CHRISTIAN BLOCK

Es gibt sicherlich viele Beispiele dafür, dass die Kommunikation zwischen Politikern und der Bevölkerung manchmal schwierig und von Missverständnissen geprägt sein kann. Wenn dann noch Diplomaten und Juristen ins Spiel kommen, ist das Chaos perfekt. Denn wie anders lässt es sich erklären, dass zwei Lager aus ein- und demselben Text diametral entgegengesetzte Standpunkte ableiten können. Nein, die Rede ist nicht von irgendeiner heiligen Schrift, sondern vom rund 1.500 Seiten starken Freihandelsvertrag zwischen der Europäischen Union und Kanada, der auf dem EU-Kanada-Gipfel Ende Oktober nach fünf Jahre währenden Verhandlungen unterzeichnet werden dürfte. Am vergangenen Sonntag konnte man im RTL- „Kloertext“ die Kluft zwischen Gegnern der Freihandelsabkommen TTIP und Ceta und ihren Befürwortern - allerdings mit Bedenken mit Blick auf TTIP - nicht zum ersten Mal, jedoch in eklatanter Deutlichkeit beobachten - ein an den Rand der Verzweiflung getriebenen Außenminister inklusive.
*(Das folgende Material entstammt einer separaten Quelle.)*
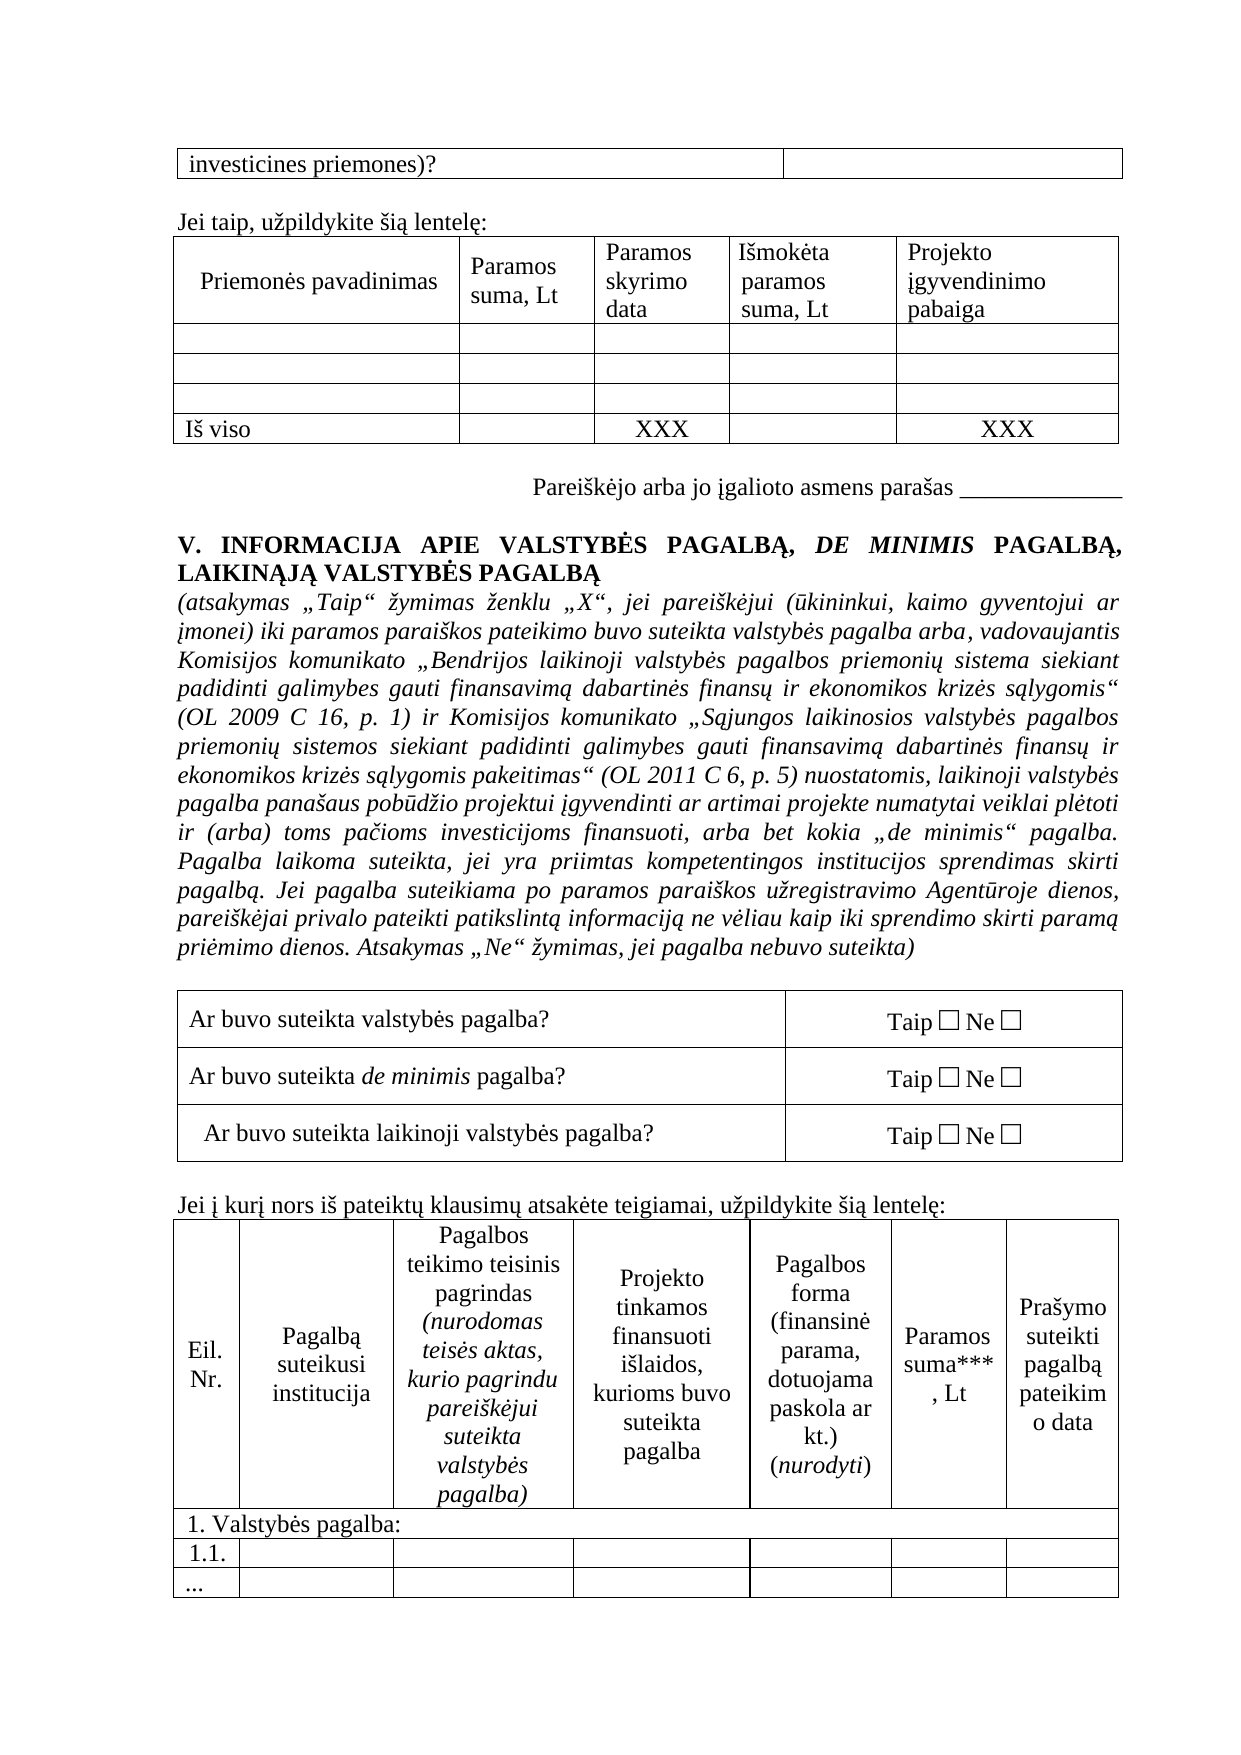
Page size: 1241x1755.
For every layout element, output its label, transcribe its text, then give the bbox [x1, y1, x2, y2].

Dabei konnte man den Eindruck gewinnen, dass sich die Diskussionen rund um die Freihandelsabkommen Ceta und TTIP inzwischen zu einer Art Vertrauensfrage entwickelt haben. Wenn Volksvertreter auf beiden Seiten, also sowohl Politiker auf Regierungsseite wie auch aufseiten der Opposition, sagen, dass beispielsweise das für viele Europäer unverhandelbare Vorsorgeprinzip mit Ceta erhalten bleibt oder das Recht, Gesetze zu erlassen, nicht beschnitten wird, müsste man diesen Aussagen dann nicht zumindest etwas Vertrauen schenken können? Zumal die Lektüre des technischen Dokuments an sich nur bedingt aufschlussreich ist? Natürlich wird man einwenden, dass Vertrauen gut ist, Kontrolle aber besser. Die EU-Kommission in früherer Besetzung hat in der Freihandelsfrage sicherlich einiges an Vertrauen verspielt. Der Vertrauensvorschuss gegenüber der aktuellen EU-Kommission dürfte sich - beispielsweise mit Blick auf den umstrittenen, wieder zurückgezogenen Roaming-Vorstoß - allerdings auch in Grenzen halten.

Dass viele Bürger den USA heute mit einer großen Portion Misstrauen beispielsweise infolge der Enthüllungen in der NSA-Affäre begegnen, kann man ihnen nicht übel nehmen. Kanada ist aber erstens ein anderer Fall und zweitens soll im Ceta-Abkommen keine Harmonisierung wie bei TTIP angestrebt werden, die Regeln der EU für die Einfuhr von Produkten also weiterhin ausschlaggebend sein. Zusammen mit anderen Punkten spricht das dafür, dass Ceta und TTIP nicht gleichzusetzen sind. Etwas, das noch durch Zusatzprotokolle klarer hervorgehoben werden soll.

Grundsätzlich haben die Gegner der Freihandelsabkommen natürlich Recht, wenn sie angesichts des von Befürwortern vorgebrachten Arguments, Freihandelsabkommen seien notwendig, um mehr Wachstum zu generieren, eine Debatte über nachhaltiges Wachstum oder andere Wachstumsmodelle fordern. Doch der Weg dorthin ist noch sehr lang. Klar ist aber auch, dass die EU nicht den Anschluss auf dem Weltmarkt verlieren will. Das geht derzeit nur über solch umfassende Freihandelsabkommen. Inzwischen ist aber auch klar, dass sie nicht um jeden Preis zu haben sind und dass diese Prozesse, anders als früher, von der Öffentlichkeit kritisch mitverfolgt werden.